The second main element of the Bill is that it confers very extensive powers on ministers to restate or replace retained EU legislation. The replacement power is almost unconfined: it allows ministers to replace EU rules with whatever they think is “appropriate”, subject only to a requirement that it be no more “burdensome” than what it replaces (which effectively precludes ministers from adding to or enhancing rights and protections found in EU law). None of that is subject to any requirement to consult anyone affected, and replacement rules are to be subject only to normal “affirmative procedure”: that is to say, a yes/no vote in both Houses, subject in this case to the implicit or explicit threat that if they vote “no” the relevant rules will vanish without being replaced.
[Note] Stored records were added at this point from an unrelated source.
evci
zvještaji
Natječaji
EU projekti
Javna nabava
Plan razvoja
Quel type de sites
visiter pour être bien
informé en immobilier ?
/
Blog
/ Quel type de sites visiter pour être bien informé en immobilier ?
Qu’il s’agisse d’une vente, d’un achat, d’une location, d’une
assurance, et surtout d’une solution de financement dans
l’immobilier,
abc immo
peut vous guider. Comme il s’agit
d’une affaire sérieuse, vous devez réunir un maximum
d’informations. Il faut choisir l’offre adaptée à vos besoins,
The government’s defence of those elements of the Bill amounts to claims that it can be trusted not to allow popular rights and protections to fall (a defence that may not persuade everybody, and in any event does not grapple with the risk of “chipping away”) and that the UK Parliament had little role in making the law in the first place (an argument that, even if you accept its premise, does not obviously justify further legislation without Parliament having much or any say).
The third main element of the Bill is that it throws into uncertainty any retained EU law that survives this process (such as primary legislation and other legislation that ministers decide to hold onto). It does so by removing the ability to rely on general principles of EU law; by removing “supremacy of EU law” (which now means, in the UK context, no more than that retained EU law has a higher status than domestic legislation passed before 2021); and by nudging courts towards departing from CJEU case-law. No explanation has been given of what effects the government expects those changes to have, apart from creating uncertainty: indeed, there is no evidence that any analysis has been done of its effects. The government’s defence of these provisions has been, in essence, to accuse its critics of wanting to hold on to EU law because they cannot accept that the UK has left the EU.
The Bill has attracted widespread criticism from environmental groups, trade unions, and others. In the Second Reading debate, some Conservative MPs expressed serious reservations about the legislation. It is likely to face a rough ride in the House of Lords, which has been increasingly critical of ministers taking wide powers to legislate. Moreover, the practicalities of reviewing at speed such vast quantities of largely technical (though sometimes very important) law have been worrying Whitehall, particularly given promised staffing reductions. Despite his promise during his campaign for the Conservative leadership in August to “shred” retained EU law, there have been rumours that the Sunak government may seek to revise the Bill or at least delay the sunset clause. Whether the Bill survives in the form in which it sprang from Jacob Rees-Mogg’s brain is therefore open to serious question.